Excerpt provided
While new kingdoms formed from the ruins of the Roman Empire in Western Europe, Slavic tribes settled the rich lands of Central and Eastern Europe and established formidable states of their own. Illuminate your populations with the teachings of Orthodoxy, recreate the rich farming and trade economies of Poland and Kievan Rus, assemble retinues of Boyars and Druzhina to defend the Russian principalities from the Mongols, or lead a charge of Winged Hussars to save Europe from Ottoman conquest!
The Slavs represent their namesake based on the Eastern European peoples that later became the founders of Slavic European nations with a sphere of influence consisting of modern day Bulgaria, Poland, Russia, and Ukraine. By the time frame of Ages of Empires II, the Slavic tribes had already split into the Western, Eastern, and Southern branches.
The Slavic civilization is mostly representative of the Eastern Slavic identity of the Kievan Rus', whose semi-autonomous principalities and city-states covered much of modern-day Ukraine, Belarus, and Western Russia. Politics of the time were dominated by Boyar aristocracy, which was adapted into the Slavs' unique heavy cavalry unit.
Educated and influenced by the Byzantine Greeks as a result of its close proximity, they adopted the Eastern Orthodox branch of Christianity as their religion, and to depict this, their unique technology gives Monks extra armor. Slavic armies are mainly composed of infantry, and to depict this, their other unique technology gives infantry trample damage, making them powerful in groups and against clusters of units, and they also receive Supplies (Tracking before the Definitive Edition) for free.

Dataset excerpts
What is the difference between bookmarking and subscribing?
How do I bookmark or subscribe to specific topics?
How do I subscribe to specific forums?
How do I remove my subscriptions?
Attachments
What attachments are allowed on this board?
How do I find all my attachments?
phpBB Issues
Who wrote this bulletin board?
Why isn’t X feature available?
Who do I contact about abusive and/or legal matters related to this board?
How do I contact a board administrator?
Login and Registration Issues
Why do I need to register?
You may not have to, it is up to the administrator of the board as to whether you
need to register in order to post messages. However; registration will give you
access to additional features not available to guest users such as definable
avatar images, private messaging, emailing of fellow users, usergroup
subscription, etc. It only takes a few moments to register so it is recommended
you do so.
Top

Task to carry out
Translate this sentence from the passage on the Slavs into Spanish: "Politics of the time were dominated by Boyar aristocracy, which was adapted into the Slavs' unique heavy cavalry unit." The lines above were drawn from a separate source.

Response
La política de la época estuvo dominada por la aristocracia de los boyardos, que se adaptó para crear la unidad única de caballería pesada de los eslavos.